A legislação brasileira
A Lei 12.984 define como crime a discriminação contra pessoas que vivem com HIV/AIDS no Brasil. São passíveis de punição instituições e pessoas que negarem educação, saúde ou emprego às pessoas soropositivas, bem como as que promoverem sua segregação ou divulgarem seu estado sorológico com o intuito de ofendê-las.
Para a diretora do departamento de Vigilância, Prevenção e Controle das ISTs, HIV/Aids e Hepatites Virais, Adele Benzaken, é importante discutir não somente sobre discriminação, mas sobre a mortalidade causada pelo diagnóstico tardio, irregularidades e abandono do tratamento.
Caio Oliveira, do Fundo das Nações Unidas para a Infância (UNICEF), destacou que o artigo 130 do Código Penal brasileiro já tipifica como crime a exposição de pessoas a moléstias graves. Dessa maneira, não seria necessário que o projeto de lei tornasse a transmissão do vírus um crime hediondo. “Precisamos assegurar que as pessoas que precisam não tenham mais problemas”, finalizou.
Estado e sociedade civil
Além de representantes do Sistema ONU, participaram do encontro lideranças de movimentos sociais, organizações não governamentais e representantes do poder público.

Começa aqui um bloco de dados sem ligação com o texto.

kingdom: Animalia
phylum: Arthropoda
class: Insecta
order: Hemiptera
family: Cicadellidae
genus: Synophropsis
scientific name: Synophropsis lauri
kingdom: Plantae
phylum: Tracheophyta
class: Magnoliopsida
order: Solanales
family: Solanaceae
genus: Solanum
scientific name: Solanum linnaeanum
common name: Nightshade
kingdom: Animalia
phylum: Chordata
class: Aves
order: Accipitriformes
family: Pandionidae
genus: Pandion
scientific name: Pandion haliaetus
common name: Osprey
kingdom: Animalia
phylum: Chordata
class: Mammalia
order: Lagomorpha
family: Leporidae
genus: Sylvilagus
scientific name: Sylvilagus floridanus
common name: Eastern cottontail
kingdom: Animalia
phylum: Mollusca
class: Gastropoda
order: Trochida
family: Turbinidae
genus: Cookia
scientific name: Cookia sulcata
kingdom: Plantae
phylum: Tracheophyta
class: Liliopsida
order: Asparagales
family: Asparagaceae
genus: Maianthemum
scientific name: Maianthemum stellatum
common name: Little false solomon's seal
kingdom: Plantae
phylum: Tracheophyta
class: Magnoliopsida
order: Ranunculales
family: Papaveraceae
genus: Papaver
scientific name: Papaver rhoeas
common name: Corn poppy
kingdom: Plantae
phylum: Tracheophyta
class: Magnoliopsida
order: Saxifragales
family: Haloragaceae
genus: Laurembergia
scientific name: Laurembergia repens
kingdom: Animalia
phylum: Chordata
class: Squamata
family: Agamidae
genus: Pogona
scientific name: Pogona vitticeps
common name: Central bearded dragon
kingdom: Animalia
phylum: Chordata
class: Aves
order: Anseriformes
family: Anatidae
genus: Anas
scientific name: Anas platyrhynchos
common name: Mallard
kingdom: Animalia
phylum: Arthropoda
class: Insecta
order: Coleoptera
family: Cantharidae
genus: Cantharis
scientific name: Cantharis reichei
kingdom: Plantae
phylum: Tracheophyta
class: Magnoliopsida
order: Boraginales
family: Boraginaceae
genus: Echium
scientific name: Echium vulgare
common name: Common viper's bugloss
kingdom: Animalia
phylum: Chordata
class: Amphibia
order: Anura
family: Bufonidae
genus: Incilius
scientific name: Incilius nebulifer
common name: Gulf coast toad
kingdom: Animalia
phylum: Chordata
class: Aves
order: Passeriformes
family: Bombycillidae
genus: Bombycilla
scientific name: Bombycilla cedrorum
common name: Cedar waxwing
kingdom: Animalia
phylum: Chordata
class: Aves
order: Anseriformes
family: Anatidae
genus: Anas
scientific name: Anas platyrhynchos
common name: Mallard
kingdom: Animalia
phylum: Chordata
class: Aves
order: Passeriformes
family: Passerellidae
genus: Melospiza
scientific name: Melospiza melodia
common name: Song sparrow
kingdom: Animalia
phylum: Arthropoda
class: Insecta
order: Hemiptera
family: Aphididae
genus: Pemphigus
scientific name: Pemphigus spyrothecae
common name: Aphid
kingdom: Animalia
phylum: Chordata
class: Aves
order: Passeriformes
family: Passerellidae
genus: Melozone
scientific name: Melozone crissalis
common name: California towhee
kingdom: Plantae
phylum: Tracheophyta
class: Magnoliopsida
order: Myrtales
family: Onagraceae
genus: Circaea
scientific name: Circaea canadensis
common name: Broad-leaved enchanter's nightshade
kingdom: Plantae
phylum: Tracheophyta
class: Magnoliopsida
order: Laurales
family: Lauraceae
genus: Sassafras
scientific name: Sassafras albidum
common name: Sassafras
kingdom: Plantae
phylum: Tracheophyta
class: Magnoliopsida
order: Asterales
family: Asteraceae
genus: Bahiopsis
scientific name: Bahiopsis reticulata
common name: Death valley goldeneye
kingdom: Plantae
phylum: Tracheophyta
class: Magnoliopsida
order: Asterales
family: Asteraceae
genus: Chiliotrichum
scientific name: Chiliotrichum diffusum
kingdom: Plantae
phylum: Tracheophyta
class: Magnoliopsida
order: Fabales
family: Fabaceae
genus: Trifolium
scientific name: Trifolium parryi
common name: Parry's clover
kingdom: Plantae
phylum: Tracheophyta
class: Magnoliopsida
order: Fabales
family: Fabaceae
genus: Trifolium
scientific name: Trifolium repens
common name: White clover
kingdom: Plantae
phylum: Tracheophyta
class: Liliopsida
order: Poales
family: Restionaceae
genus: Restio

“Outro grande problema (…) é a confidencialidade dos registros médicos. Como é que fica? Porque você só vai poder ter essa informação se de alguma maneira esses registros médicos vierem a público, vierem para o sistema de Justiça”, alertou a procuradora federal dos Direitos do Cidadão, Deborah Duprat. A procuradora ressaltou também que esse ponto pode atingir principalmente grupos socialmente estigmatizados, que escondem a infecção de suas famílias e da sociedade para evitar discriminação.
Pétala Brandão, da Conectas Direitos Humanos, afirmou que o projeto de lei é resultado dos retrocessos dos direitos humanos no Brasil. “Ele é uma manifestação de uma ideologia punitivista, de recrudescimento penal, que cria estigma e vulnerabilização”, declarou.
Ela ressaltou que a participação das Nações Unidas é fundamental para a garantia dos direitos de todas as pessoas, mas que deve haver, imprescindivelmente, articulação com a sociedade civil e movimentos sociais.
Para a deputada Erika Kokay (PT-DF) endossou o argumento da especialista da Conectas. “Esta cultura do medo se transforma em ódio e cria intolerâncias. O projeto invisibiliza as diversidades sociais”, disse a deputada.
UNFPA preside grupo de trabalho
Com forte atuação pela agenda de direitos sexuais e reprodutivos, o UNFPA é uma das 11 agências das Nações Unidas a fazer parte do grupo de trabalho sobre HIV/AIDS. A agência assumiu, este ano, a presidência do grupo para o biênio 2017-2018.
O UNFPA atua para a promoção do serviço de saúde de qualidade universal, incluindo a prevenção e tratamento das infecções do aparelho reprodutor e das infecções de transmissão sexual, incluindo o HIV/AIDS.
Criado em 1997 por meio de uma abordagem multissetorial, o grupo de trabalho busca apoiar a resposta à epidemia de HIV/AIDS no país. Essa mobilização coloca o HIV entre os temas prioritários de atuação conjunta do Sistema ONU há vários anos.